Num encontro com jornalistas que teve lugar nesta terça-feira, Maria da Graça Carvalho referiu que os ministros estão “otimistas” e “convencidos de que vai ser positivo” para o país, nomeadamente pela escala que esta fusão vai trazer a uma empresa nacional. “Isto dá uma massa crítica à empresa. No mundo de hoje, o tamanho conta e nesta área da energia ainda mais”, referiu.
Quanto ao risco de transferência de controlo da única refinaria do país para mãos espanholas, a ministra frisou que o processo ainda está no início, tendo as empresas um ano para negociarem as condições dessa fusão. De qualquer forma, destacou que não vê o país a perder o controlo de uma refinaria, mas sim a poder ganhar o controlo sobre mais duas, na medida em que a Moeve tem duas refinarias em Espanha, sublinhando que tudo depende das condições negociadas e ainda que é “a favor de um mercado aberto”.
O negócio terá ainda de ser aprovado pelas direções de Concorrência em Portugal, Espanha e a nível europeu, mas “se correr bem é uma empresa de grande dimensão com que ficamos em Portugal”.
O negócio entre a Galp e a Moeve prevê uma potencial integração dos seus negócios de refinação e processamento de petróleo (‘downstream’) na Península Ibérica, criando duas plataformas energéticas europeias: uma industrial e outra focada na mobilidade.
A eventual junção permitirá consolidar ativos, competências e equipas complementares em Portugal e Espanha, reforçando a escala, a eficiência operacional e a capacidade de investimento. O objetivo é apoiar a transição energética e aumentar a resiliência, fiabilidade e competitividade do sistema energético ibérico.

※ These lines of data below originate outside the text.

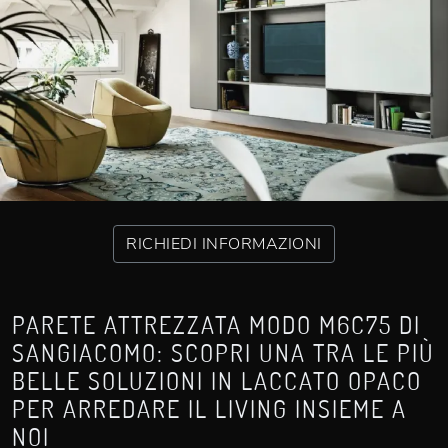
RICHIEDI INFORMAZIONI
PARETE ATTREZZATA MODO M6C75 DI
SANGIACOMO: SCOPRI UNA TRA LE PIÙ
BELLE SOLUZIONI IN LACCATO OPACO
PER ARREDARE IL LIVING INSIEME A
NOI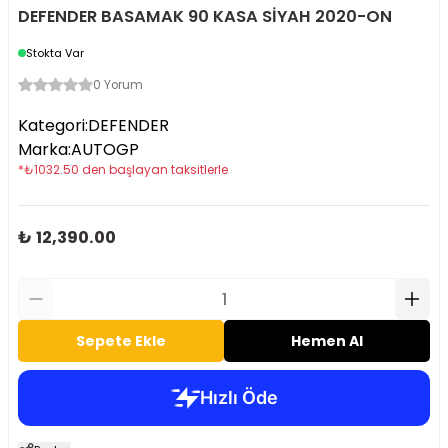
DEFENDER BASAMAK 90 KASA SİYAH 2020-ON
Stokta Var
0 Yorum
Kategori
:
DEFENDER
Marka
:
AUTOGP
*
₺
1032.50
den başlayan taksitlerle
₺ 12,390.00
Sepete Ekle
Hemen Al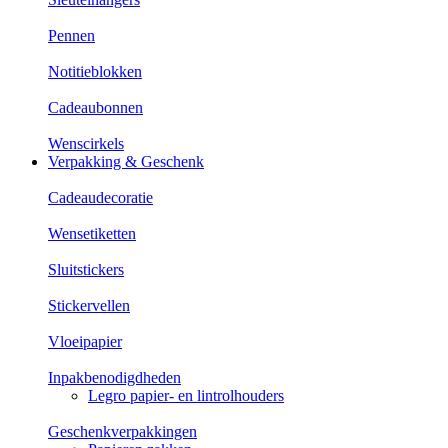
Pennen
Notitieblokken
Cadeaubonnen
Wenscirkels
Verpakking & Geschenk
Cadeaudecoratie
Wensetiketten
Sluitstickers
Stickervellen
Vloeipapier
Inpakbenodigdheden
Legro papier- en lintrolhouders
Geschenkverpakkingen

A fusão permitiria uma capacidade combinada de processamento de petróleo bruto de aproximadamente 700.000 barris por dia em três complexos industriais.

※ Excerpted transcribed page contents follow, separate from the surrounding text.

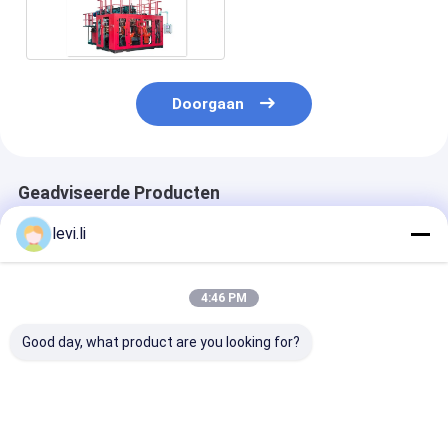
Machine van het
Slagafgietsel
Doorgaan
Geadviseerde Producten
levi.li
4:46 PM
Good day, what product are you looking for?
MP100FD Extrusie
Plastic Bottle
Volautomatis
Blaasmachine voor
Making Machine
blaasvormmac
Plastic Containers
MP100FD 3
voor 10L cont
Matrijzenkop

Até à conclusão da transação, a Moeve e a Galp continuarão a operar como empresas independentes, com total continuidade das suas operações, fornecimento e atendimento ao cliente em todas as atividades e regiões geográficas.

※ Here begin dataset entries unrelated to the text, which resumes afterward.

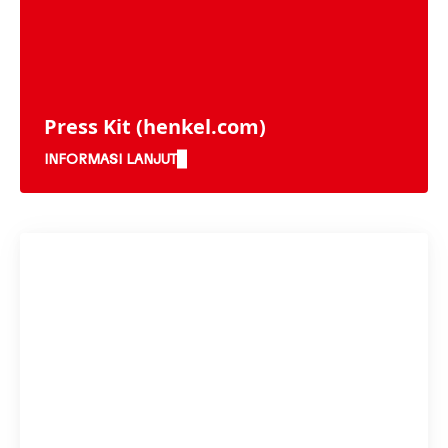
Press Kit
(henkel.com)
INFORMASI LANJUT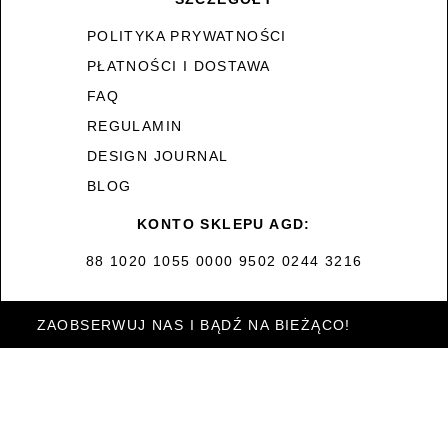
POLITYKA PRYWATNOŚCI
PŁATNOŚCI I DOSTAWA
FAQ
REGULAMIN
DESIGN JOURNAL
BLOG
KONTO SKLEPU AGD:
88 1020 1055 0000 9502 0244 3216
ZAOBSERWUJ NAS I BĄDŹ NA BIEŻĄCO!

Entretanto, na passada quinta-feira, o PCP requereu a audição parlamentar da ministra do Ambiente e Energia e questionou o Governo sobre qual é a sua posição sobre a fusão da Galp e da Moeve. Em declarações aos jornalistas no parlamento, o deputado do PCP Alfredo Maia sublinhou que o Estado detém uma participação de 8,2% na Galp, manifestando preocupação em relação à fusão entre as duas empresas e quanto ao futuro da refinaria de Sines. “[A fusão] coloca sérias dúvidas relativamente ao futuro da refinaria de Sines, da soberania nacional em termos de abastecimento de combustíveis e do destino dos próprios trabalhadores”, afirmou o deputado na altura.